Estimation of the Reliability of a Stress–Strength System from Poisson Half Logistic Distribution

This paper discussed the estimation of stress-strength reliability parameter R=P(Y<X) based on complete samples when the stress-strength are two independent Poisson half logistic random variables (PHLD). We have addressed the estimation of R in the general case and when the scale parameter is common. The classical and Bayesian estimation (BE) techniques of R are studied. The maximum likelihood estimator (MLE) and its asymptotic distributions are obtained; an approximate asymptotic confidence interval of R is computed using the asymptotic distribution. The non-parametric percentile bootstrap and student’s bootstrap confidence interval of R are discussed. The Bayes estimators of R are computed using a gamma prior and discussed under various loss functions such as the square error loss function (SEL), absolute error loss function (AEL), linear exponential error loss function (LINEX), generalized entropy error loss function (GEL) and maximum a posteriori (MAP).

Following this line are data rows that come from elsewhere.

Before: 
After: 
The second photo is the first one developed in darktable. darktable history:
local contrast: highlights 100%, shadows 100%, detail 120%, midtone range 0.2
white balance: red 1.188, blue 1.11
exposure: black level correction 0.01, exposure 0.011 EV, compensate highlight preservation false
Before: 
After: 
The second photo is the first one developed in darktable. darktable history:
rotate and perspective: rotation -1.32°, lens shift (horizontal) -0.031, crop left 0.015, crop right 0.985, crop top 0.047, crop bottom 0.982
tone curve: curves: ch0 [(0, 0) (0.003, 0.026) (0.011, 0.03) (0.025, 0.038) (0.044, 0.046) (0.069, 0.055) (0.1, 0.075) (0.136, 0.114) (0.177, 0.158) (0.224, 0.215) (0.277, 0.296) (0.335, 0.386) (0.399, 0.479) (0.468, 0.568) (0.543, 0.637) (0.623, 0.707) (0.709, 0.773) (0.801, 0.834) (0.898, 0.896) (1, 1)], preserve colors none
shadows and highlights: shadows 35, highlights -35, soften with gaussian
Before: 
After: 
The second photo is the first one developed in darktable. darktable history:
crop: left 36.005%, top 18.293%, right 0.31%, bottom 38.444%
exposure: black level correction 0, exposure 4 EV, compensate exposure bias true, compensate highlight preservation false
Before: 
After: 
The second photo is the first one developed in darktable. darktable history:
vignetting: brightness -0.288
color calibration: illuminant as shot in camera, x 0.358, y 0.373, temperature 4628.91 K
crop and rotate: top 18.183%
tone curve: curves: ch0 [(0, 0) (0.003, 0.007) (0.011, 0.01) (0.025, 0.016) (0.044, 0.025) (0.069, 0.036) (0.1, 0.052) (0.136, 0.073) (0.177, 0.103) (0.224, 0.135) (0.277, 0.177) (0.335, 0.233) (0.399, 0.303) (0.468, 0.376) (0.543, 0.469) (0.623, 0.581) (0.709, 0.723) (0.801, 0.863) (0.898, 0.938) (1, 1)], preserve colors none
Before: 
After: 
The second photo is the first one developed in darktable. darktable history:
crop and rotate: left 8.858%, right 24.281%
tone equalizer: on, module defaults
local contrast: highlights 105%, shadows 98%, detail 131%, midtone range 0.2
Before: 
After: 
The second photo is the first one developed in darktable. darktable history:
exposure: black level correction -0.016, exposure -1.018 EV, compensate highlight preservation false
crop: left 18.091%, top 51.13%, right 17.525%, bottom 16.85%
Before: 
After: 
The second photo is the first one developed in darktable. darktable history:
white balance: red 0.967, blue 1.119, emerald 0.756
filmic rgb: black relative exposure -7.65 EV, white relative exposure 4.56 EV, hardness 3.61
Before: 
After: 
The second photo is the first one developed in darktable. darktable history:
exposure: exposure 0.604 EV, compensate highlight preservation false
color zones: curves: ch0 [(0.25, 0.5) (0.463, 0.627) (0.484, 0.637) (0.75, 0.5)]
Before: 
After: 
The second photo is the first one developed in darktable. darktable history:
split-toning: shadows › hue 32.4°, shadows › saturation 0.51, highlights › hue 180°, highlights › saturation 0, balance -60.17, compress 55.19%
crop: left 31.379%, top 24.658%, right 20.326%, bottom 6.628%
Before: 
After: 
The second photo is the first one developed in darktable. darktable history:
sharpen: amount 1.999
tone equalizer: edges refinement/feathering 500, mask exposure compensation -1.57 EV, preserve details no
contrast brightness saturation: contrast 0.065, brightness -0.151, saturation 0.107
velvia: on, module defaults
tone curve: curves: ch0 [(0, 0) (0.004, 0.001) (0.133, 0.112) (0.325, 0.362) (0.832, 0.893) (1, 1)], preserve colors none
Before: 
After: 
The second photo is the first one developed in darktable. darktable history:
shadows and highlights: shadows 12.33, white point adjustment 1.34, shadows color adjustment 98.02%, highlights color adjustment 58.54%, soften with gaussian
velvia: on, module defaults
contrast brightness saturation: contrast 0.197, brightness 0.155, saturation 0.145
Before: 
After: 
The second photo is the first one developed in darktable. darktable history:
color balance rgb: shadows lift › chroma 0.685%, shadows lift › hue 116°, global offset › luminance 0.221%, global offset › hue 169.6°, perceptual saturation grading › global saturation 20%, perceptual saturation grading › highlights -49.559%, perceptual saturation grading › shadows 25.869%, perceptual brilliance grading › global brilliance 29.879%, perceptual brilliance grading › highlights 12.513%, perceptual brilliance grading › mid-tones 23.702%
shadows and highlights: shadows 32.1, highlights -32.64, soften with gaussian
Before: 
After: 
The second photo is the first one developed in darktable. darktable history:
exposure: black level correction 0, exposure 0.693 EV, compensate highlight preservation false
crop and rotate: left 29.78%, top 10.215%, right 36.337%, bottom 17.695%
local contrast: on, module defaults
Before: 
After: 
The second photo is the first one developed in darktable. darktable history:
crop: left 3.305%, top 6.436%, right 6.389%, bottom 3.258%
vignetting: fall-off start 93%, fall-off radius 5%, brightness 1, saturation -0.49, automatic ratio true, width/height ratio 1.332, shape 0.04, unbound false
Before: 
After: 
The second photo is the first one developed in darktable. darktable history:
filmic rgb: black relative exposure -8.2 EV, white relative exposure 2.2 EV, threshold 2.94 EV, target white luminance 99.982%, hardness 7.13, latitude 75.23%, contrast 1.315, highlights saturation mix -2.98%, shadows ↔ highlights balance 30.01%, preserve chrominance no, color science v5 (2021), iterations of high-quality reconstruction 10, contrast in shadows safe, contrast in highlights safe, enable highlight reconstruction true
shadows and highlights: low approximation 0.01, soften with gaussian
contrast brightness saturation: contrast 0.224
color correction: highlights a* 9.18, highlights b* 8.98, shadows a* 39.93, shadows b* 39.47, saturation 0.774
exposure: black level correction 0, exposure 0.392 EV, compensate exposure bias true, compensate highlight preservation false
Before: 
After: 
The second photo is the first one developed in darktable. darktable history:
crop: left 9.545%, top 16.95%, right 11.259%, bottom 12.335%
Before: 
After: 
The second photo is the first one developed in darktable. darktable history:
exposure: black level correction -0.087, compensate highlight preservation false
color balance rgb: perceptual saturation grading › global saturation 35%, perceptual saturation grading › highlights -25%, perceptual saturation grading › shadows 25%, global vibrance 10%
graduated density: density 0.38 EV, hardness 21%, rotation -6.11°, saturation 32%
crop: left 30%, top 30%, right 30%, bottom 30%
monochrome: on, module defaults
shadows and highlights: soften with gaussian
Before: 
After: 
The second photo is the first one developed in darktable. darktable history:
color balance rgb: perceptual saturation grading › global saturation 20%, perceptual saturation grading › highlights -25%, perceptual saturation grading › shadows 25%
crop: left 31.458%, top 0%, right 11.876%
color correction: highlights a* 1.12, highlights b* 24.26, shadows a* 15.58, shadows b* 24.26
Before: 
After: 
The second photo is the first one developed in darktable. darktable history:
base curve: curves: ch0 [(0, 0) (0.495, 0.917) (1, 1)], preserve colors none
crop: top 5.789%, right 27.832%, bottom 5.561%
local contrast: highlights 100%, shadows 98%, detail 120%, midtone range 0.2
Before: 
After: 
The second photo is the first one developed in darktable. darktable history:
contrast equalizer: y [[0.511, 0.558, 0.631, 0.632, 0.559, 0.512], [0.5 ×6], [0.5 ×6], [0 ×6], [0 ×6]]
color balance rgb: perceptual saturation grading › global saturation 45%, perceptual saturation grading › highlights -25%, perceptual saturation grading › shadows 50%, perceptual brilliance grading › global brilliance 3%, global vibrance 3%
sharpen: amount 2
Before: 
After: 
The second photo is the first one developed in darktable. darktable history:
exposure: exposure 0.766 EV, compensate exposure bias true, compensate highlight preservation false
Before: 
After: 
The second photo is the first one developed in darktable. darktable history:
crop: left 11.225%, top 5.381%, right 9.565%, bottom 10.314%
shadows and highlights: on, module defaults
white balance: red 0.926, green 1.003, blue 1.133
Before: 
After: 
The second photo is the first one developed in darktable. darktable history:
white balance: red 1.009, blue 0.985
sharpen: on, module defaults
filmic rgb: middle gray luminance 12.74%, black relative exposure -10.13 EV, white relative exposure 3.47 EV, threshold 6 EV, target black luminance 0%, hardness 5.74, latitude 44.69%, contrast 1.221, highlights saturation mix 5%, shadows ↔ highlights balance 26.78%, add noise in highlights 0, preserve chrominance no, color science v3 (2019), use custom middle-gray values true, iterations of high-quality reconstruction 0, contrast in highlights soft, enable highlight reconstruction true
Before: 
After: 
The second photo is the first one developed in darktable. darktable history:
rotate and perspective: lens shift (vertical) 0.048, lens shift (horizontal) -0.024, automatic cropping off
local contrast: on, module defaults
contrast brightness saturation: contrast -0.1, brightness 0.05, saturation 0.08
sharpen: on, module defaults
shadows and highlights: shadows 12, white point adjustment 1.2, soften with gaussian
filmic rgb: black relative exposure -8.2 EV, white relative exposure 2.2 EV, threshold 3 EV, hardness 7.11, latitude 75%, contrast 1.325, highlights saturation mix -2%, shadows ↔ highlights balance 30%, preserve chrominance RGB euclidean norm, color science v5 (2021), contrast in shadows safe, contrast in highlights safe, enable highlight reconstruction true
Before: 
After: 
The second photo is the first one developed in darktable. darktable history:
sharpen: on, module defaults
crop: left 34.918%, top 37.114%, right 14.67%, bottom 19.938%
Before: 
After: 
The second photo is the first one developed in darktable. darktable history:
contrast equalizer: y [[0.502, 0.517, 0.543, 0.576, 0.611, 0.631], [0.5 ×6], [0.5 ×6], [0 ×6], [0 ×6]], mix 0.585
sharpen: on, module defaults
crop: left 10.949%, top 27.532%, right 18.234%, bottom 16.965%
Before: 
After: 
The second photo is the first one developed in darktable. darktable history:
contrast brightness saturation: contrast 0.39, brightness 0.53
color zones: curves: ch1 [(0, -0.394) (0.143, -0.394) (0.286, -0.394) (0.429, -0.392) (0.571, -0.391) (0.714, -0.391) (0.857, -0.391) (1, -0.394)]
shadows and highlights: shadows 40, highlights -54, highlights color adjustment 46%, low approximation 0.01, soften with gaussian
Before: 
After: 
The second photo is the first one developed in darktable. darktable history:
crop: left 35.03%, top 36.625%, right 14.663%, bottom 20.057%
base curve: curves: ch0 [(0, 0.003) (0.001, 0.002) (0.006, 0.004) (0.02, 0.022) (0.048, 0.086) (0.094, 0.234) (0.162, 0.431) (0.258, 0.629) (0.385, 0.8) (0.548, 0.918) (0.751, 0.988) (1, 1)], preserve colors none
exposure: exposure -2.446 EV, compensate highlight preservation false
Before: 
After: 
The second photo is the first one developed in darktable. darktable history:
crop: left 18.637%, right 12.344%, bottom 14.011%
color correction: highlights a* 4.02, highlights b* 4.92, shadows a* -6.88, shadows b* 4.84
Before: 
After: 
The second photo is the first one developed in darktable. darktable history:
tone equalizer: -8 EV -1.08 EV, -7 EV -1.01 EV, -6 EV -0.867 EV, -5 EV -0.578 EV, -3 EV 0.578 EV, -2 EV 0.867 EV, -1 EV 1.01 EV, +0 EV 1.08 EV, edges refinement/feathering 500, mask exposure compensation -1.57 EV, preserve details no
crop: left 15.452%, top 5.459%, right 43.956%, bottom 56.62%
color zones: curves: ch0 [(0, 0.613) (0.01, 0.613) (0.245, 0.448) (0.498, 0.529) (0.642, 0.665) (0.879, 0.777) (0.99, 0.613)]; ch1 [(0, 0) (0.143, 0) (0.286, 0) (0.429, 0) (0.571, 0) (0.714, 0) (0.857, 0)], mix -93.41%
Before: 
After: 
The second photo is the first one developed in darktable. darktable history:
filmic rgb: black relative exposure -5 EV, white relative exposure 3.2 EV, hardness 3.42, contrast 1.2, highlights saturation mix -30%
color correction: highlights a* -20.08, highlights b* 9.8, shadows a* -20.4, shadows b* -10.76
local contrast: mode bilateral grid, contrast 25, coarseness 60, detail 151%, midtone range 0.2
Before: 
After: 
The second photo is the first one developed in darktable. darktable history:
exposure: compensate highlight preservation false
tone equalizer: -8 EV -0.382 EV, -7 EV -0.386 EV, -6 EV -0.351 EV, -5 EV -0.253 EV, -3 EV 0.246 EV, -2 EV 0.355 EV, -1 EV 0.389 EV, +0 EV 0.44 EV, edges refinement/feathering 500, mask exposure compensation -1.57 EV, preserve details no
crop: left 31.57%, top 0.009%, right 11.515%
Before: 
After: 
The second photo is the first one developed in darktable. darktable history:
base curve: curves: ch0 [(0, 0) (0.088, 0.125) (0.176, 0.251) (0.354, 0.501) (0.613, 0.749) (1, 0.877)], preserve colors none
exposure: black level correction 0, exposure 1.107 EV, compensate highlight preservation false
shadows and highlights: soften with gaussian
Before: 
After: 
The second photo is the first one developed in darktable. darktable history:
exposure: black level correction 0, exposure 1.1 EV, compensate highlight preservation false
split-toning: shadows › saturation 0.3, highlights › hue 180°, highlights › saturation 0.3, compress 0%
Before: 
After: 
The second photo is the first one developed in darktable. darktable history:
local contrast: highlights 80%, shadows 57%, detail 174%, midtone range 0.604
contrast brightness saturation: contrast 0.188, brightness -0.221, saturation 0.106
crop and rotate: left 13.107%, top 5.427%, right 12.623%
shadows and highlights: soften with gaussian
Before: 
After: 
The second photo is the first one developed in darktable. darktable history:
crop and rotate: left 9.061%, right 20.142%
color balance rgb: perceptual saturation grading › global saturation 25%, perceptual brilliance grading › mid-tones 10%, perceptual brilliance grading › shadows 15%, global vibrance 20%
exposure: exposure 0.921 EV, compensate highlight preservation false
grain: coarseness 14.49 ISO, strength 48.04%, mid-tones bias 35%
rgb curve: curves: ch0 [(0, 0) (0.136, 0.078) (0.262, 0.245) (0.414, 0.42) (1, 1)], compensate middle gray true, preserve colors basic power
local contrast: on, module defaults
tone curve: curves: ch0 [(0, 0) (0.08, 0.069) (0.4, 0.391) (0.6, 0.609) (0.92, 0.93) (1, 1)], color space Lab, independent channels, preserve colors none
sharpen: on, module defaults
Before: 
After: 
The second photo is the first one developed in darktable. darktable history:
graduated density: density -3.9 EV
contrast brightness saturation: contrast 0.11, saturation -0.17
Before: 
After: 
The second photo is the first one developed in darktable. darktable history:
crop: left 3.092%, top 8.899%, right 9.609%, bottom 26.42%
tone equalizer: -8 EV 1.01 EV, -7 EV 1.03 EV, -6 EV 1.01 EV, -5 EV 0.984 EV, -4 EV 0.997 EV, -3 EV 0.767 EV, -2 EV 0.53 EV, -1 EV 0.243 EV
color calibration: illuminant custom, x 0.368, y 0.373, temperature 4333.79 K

The Metropolis–Hastings algorithm is used to estimate the posterior distributions of the estimators of R. The highest posterior density (HPD) credible interval is constructed based on the SEL. Monte Carlo simulations are used to numerically analyze the performance of the MLE and Bayes estimators, the results were quite satisfactory based on their mean square error (MSE) and confidence interval. Finally, we used two real data studies to demonstrate the performance of the proposed estimation techniques in practice and to illustrate how PHLD is a good candidate in reliability studies.